= Exercise brief =
A word-for-word copy of the following listing is needed. Leave out its images.

= The data =

• • • •

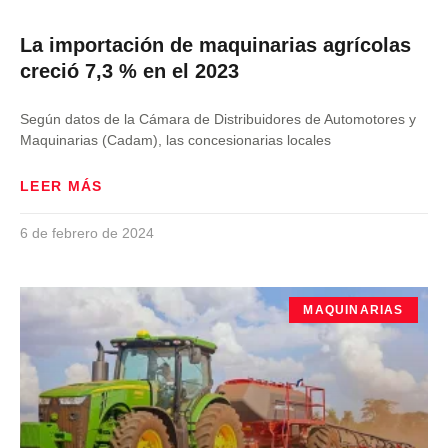
La importación de maquinarias agrícolas
creció 7,3 % en el 2023
Según datos de la Cámara de Distribuidores de Automotores y
Maquinarias (Cadam), las concesionarias locales
LEER MÁS
6 de febrero de 2024
MAQUINARIAS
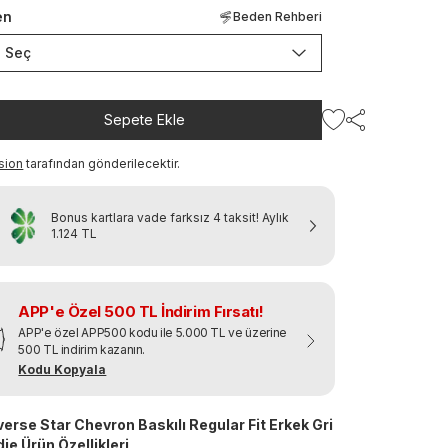
en
Beden Rehberi
Seç
Sepete Ekle
sion
tarafından gönderilecektir.
Bonus kartlara vade farksız 4 taksit!
Aylık
1.124 TL
APP'e Özel 500 TL İndirim Fırsatı!
APP'e özel APP500 kodu ile 5.000 TL ve üzerine
500 TL indirim kazanın.
Kodu Kopyala
erse Star Chevron Baskılı Regular Fit Erkek Gri
ie Ürün Özellikleri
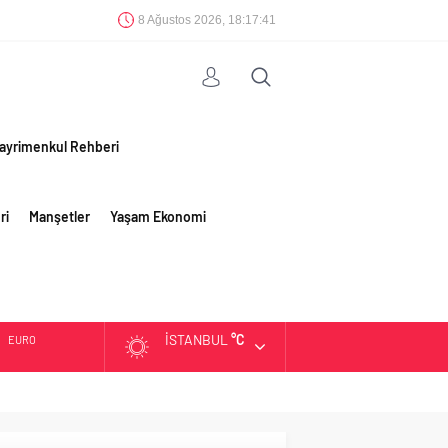
8 Ağustos 2026, 18:17:42
ayrimenkul Rehberi
ri
Manşetler
Yaşam Ekonomi
İSTANBUL
°C
EURO
ALTIN
BIST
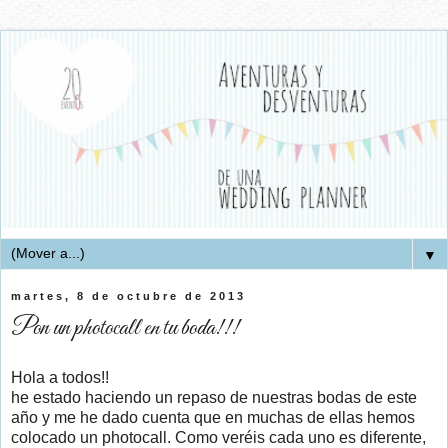
▼
martes, 8 de octubre de 2013
Pon un photocall en tu boda!!!
Hola a todos!!
he estado haciendo un repaso de nuestras bodas de este
año y me he dado cuenta que en muchas de ellas hemos
colocado un photocall. Como veréis cada uno es diferente,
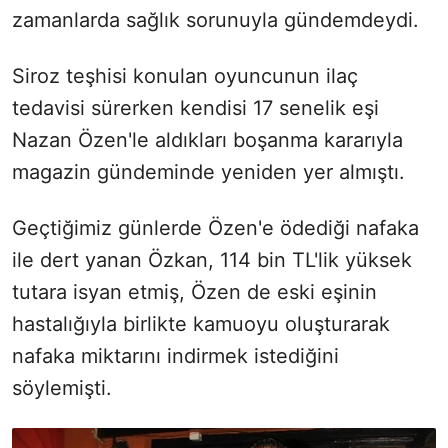
zamanlarda sağlık sorunuyla gündemdeydi.
Siroz teşhisi konulan oyuncunun ilaç
tedavisi sürerken kendisi 17 senelik eşi
Nazan Özen'le aldıkları boşanma kararıyla
magazin gündeminde yeniden yer almıştı.
Geçtiğimiz günlerde Özen'e ödediği nafaka
ile dert yanan Özkan, 114 bin TL'lik yüksek
tutara isyan etmiş, Özen de eski eşinin
hastalığıyla birlikte kamuoyu oluşturarak
nafaka miktarını indirmek istediğini
söylemişti.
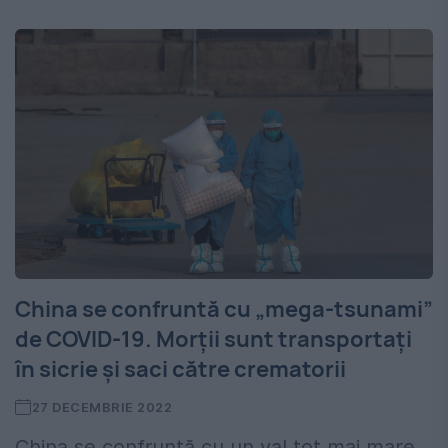
China se confruntă cu „mega-tsunami”
de COVID-19. Morții sunt transportați
în sicrie și saci către crematorii
27 DECEMBRIE 2022
China se confruntă cu un val tot mai mare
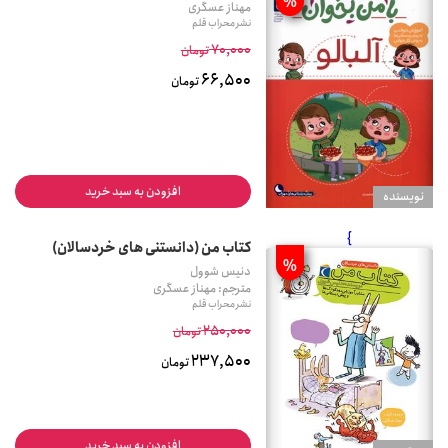
%
مهناز عسگری
نشر محراب قلم
70,000
تومان
66,500
تومان
افزودن به سبد خرید
نويسنده
}
کتاب من (دانستنی های خردسالان)
%
دنیس شوول
مترجم: مهناز عسگری
نشر محراب قلم
250,000
تومان
237,500
تومان
افزودن به سبد خرید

• • • •

= Solution for this exercise =
La importación de maquinarias agrícolas
creció 7,3 % en el 2023
Según datos de la Cámara de Distribuidores de Automotores y
Maquinarias (Cadam), las concesionarias locales
LEER MÁS
6 de febrero de 2024
MAQUINARIAS
en
Beden Rehberi
Seç
Sepete Ekle
sion
tarafından gönderilecektir.
Bonus kartlara vade farksız 4 taksit!
Aylık
1.124 TL
APP'e Özel 500 TL İndirim Fırsatı!
APP'e özel APP500 kodu ile 5.000 TL ve üzerine
500 TL indirim kazanın.
Kodu Kopyala
erse Star Chevron Baskılı Regular Fit Erkek Gri
ie Ürün Özellikleri
8 Ağustos 2026, 18:17:42
ayrimenkul Rehberi
ri
Manşetler
Yaşam Ekonomi
İSTANBUL
°C
EURO
ALTIN
BIST
▼
martes, 8 de octubre de 2013
Pon un photocall en tu boda!!!
Hola a todos!!
he estado haciendo un repaso de nuestras bodas de este
año y me he dado cuenta que en muchas de ellas hemos
colocado un photocall. Como veréis cada uno es diferente,
zamanlarda sağlık sorunuyla gündemdeydi.
Siroz teşhisi konulan oyuncunun ilaç
tedavisi sürerken kendisi 17 senelik eşi
Nazan Özen'le aldıkları boşanma kararıyla
magazin gündeminde yeniden yer almıştı.
Geçtiğimiz günlerde Özen'e ödediği nafaka
ile dert yanan Özkan, 114 bin TL'lik yüksek
tutara isyan etmiş, Özen de eski eşinin
hastalığıyla birlikte kamuoyu oluşturarak
nafaka miktarını indirmek istediğini
söylemişti.
China se confruntă cu „mega-tsunami”
de COVID-19. Morții sunt transportați
în sicrie și saci către crematorii
27 DECEMBRIE 2022
China se confruntă cu un val tot mai mare
%
مهناز عسگری
نشر محراب قلم
70,000
تومان
66,500
تومان
افزودن به سبد خرید
نويسنده
}
کتاب من (دانستنی های خردسالان)
%
دنیس شوول
مترجم: مهناز عسگری
نشر محراب قلم
250,000
تومان
237,500
تومان
افزودن به سبد خرید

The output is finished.